23 Settembre 2019

 

La scuola Iwai è una delle più antiche scuole per la costruzione di armature da samurai, kabuto e menpo di cui si ha documentazione. Il primo esponente di cui si ha notizia è Iwai Yozaemon, vissuto tra l’epoca Momoyama e il primo periodo Edo. Grazie alle sue capacità, Yozaemon riuscì a farsi notare da Tokugawa Ieyasu: il signore della guerra, impressionato dall’abilità del fabbro, gli offrì di costruire armature per i samurai del clan Tokugawa e dopo la battaglia di Sekigahara, nella quale indossò un’armatura da lui prodotta, il neo shōgun decise di promuoverlo a capo armiere del bakufu, elevandolo così al più alto rango raggiungibile per un fabbro di armature giapponesi.

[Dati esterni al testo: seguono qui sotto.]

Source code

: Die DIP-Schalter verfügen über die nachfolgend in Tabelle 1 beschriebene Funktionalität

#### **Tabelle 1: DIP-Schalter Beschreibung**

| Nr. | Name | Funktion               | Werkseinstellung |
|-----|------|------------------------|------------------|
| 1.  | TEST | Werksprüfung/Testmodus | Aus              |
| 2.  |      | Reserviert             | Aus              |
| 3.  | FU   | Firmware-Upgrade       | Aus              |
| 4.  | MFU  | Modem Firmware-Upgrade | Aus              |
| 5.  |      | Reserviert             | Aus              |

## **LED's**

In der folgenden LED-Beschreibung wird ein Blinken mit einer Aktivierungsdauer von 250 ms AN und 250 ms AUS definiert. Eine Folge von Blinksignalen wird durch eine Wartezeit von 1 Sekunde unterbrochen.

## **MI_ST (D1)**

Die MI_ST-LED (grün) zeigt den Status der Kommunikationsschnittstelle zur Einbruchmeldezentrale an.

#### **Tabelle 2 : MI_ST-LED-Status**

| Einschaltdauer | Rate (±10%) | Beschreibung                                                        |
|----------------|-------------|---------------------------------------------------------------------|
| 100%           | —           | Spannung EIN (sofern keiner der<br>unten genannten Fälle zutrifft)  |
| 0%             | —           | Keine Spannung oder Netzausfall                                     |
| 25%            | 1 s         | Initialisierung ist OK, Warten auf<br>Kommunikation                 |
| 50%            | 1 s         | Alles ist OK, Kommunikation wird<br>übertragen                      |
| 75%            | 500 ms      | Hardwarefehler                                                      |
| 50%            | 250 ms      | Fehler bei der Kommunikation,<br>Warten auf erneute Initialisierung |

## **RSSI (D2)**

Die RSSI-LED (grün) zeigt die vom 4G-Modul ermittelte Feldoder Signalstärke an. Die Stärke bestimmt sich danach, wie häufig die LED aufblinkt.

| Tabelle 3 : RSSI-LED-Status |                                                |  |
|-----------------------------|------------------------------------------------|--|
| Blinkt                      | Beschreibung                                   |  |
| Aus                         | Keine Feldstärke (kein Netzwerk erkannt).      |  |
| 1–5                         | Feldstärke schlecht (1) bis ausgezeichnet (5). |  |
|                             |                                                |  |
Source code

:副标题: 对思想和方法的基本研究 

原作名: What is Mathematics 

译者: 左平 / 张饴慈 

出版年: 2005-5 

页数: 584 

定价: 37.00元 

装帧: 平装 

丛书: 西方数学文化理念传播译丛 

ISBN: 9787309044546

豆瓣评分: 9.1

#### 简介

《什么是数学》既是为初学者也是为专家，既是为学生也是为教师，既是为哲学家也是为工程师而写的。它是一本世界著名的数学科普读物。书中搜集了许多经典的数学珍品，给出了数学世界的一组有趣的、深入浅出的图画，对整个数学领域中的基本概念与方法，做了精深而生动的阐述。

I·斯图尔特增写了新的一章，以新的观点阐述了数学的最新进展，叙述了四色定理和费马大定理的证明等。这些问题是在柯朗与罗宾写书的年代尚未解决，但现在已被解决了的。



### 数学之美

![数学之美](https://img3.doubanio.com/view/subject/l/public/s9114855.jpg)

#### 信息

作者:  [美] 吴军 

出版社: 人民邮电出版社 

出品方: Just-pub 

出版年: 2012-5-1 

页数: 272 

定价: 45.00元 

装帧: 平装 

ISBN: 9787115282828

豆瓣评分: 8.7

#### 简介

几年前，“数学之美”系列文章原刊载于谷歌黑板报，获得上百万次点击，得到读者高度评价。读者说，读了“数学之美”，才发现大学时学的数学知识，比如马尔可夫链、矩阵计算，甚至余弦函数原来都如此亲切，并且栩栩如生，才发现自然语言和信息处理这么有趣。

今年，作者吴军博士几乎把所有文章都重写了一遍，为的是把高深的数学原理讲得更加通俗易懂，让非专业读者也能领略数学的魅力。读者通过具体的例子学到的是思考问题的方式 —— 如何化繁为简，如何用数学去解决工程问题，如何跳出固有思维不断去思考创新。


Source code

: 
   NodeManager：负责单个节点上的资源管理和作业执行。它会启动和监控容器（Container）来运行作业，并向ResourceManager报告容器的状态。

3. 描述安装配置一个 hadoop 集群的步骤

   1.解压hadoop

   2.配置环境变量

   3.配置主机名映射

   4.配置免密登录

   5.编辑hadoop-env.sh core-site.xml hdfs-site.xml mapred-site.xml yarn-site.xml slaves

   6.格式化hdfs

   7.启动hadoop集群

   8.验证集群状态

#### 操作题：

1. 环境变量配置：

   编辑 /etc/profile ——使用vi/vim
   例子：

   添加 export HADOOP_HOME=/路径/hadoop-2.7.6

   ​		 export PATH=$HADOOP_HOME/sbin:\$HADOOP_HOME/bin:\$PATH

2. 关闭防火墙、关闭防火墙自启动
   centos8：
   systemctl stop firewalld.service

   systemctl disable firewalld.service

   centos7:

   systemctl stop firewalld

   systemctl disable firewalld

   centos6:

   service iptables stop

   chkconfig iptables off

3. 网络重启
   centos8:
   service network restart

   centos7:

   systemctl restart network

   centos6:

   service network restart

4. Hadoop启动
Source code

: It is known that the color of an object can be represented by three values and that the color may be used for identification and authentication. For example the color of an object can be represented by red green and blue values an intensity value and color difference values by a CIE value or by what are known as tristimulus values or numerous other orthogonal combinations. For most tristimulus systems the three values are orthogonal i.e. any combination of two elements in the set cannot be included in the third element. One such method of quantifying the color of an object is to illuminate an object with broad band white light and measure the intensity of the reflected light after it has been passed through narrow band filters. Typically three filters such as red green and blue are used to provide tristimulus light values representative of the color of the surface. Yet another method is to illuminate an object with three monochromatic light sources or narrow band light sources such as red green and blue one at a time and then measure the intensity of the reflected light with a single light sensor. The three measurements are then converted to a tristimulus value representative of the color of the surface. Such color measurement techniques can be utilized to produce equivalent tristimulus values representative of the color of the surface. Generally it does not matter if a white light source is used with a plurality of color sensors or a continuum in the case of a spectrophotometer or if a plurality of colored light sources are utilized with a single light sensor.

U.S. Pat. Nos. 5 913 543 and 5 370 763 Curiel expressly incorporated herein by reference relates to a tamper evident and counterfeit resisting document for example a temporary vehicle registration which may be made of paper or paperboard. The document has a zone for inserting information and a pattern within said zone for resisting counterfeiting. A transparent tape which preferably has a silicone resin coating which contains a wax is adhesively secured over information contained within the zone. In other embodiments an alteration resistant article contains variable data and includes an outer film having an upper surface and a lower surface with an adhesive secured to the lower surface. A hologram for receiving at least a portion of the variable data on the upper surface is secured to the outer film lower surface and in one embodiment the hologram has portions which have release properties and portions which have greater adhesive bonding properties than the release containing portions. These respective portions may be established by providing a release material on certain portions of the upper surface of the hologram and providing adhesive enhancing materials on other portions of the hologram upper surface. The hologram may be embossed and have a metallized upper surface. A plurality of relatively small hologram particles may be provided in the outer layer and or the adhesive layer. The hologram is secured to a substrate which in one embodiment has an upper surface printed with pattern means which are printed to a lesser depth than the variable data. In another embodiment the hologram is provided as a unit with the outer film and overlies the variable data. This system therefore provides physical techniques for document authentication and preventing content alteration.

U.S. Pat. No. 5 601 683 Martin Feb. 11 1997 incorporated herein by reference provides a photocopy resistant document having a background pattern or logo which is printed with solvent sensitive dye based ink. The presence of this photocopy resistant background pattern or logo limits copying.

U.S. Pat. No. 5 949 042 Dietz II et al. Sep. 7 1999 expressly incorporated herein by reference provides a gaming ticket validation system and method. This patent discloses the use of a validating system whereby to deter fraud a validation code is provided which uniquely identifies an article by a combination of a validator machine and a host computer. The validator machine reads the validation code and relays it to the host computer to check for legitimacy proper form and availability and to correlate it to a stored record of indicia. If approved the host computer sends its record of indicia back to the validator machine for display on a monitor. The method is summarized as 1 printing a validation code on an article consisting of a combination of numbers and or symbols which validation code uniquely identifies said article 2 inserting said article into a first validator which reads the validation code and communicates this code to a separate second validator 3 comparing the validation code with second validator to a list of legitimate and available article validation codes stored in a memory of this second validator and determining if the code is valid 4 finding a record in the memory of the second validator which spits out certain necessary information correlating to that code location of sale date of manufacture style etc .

I suoi discendenti, mantenendo alto il prestigio della famiglia, riuscirono a conservare l’incarico di capo armiere presso il governo militare. 

 

Durante la sua attività di capo armiere del bakufu, Yozaemon si specializzò nella costruzione di due particolari tipi di menpō [i menpo sono le maschere per armatura da samurai] che lo resero celebre:

Oie-bō
Si tratta di un menpo molto semplice ma allo stesso tempo molto elegante. Costruito con ferro forgiato di qualità superiore, era caratterizzato dall’assenza di rughe di espressione, uno spazio vuoto per infilare le orecchie e un naso stilizzato, leggermente adunco, che terminava orizzontale poco sopra la bocca. Il tare associato al menpo è poi quasi sempre diviso in tre parti, con cerniere su ogni piastra che permettono alla protezione di adattarsi ai movimenti di chi la indossa. Yozaemon utilizzò l’oie-bō solo per lo shōgun e gli alti membri del bakufu, cosicché qusto tipo di menpo divenne ben presto un simbolo del rango di chi la indossava.

Etchū-bō
 La caratteristica di questo menpo è una finitura della superficie a incisioni parallele (yasurime). I volumi sono lavorati a sbalzo in maniera impeccabile, con contorni decisi ed eleganti. Negli esemplari più antichi, fino alla metà del XVII secolo, il naso era rivettato e la giuntura quasi invisibile, mentre successivamente venne agganciato al resto del menpo con un meccanismo a perni che ne permette la rimozione. Il nome deriva dal titolo “Etchū no kami” utilizzato da Hosokawa Sansai (1564-1645), che utilizzò e diffuse questo tipo di menpo.

Una caratteristica dei menpo Iwai che troviamo spesso è l’utilizzo di ageminature in argento per disegnare baffi che partendo dal labbro superiore salgono verso gli zigomi.